### SET EXERCISE
Copy out every line of the material below word for word, leaving out the pictures.

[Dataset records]

--- Start ---

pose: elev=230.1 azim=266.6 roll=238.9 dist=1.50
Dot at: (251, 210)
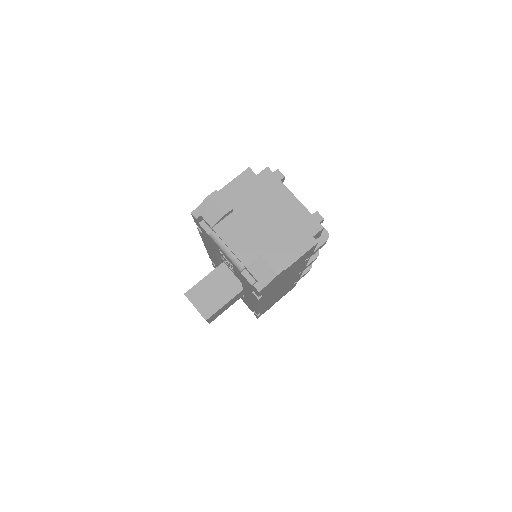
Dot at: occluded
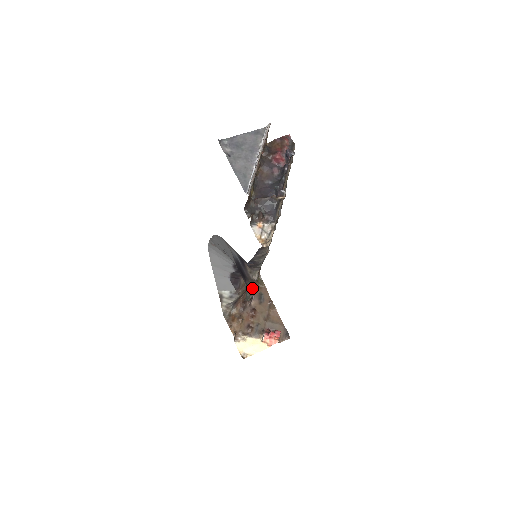
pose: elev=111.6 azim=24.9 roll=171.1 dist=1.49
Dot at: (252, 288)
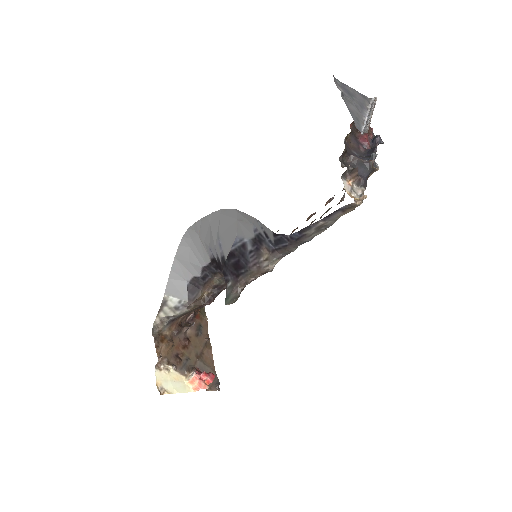
Dot at: (242, 289)
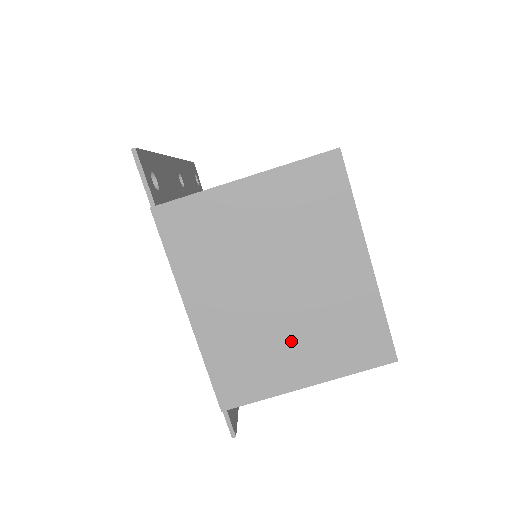
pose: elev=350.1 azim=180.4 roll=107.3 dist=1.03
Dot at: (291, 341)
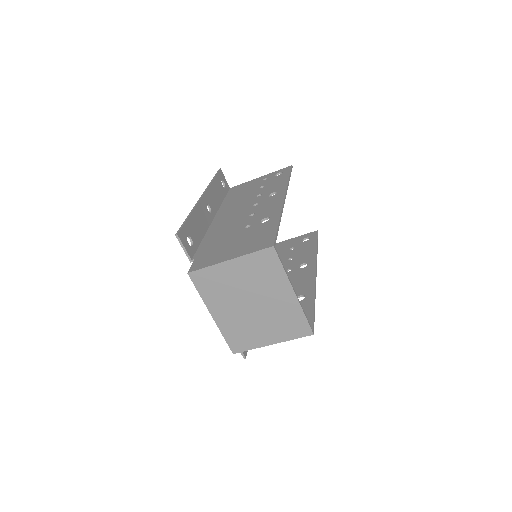
Dot at: (261, 326)
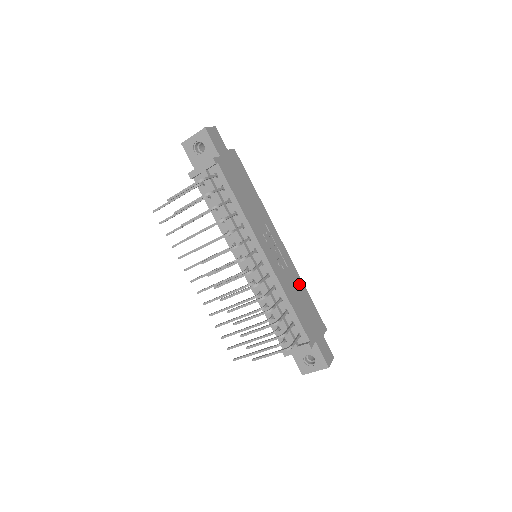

--- End ---

### TASK ANSWER
pose: elev=230.1 azim=266.6 roll=238.9 dist=1.50
Dot at: (251, 210)
Dot at: occluded
pose: elev=111.6 azim=24.9 roll=171.1 dist=1.49
Dot at: (252, 288)
Dot at: (242, 289)
pose: elev=350.1 azim=180.4 roll=107.3 dist=1.03
Dot at: (291, 341)
Dot at: (261, 326)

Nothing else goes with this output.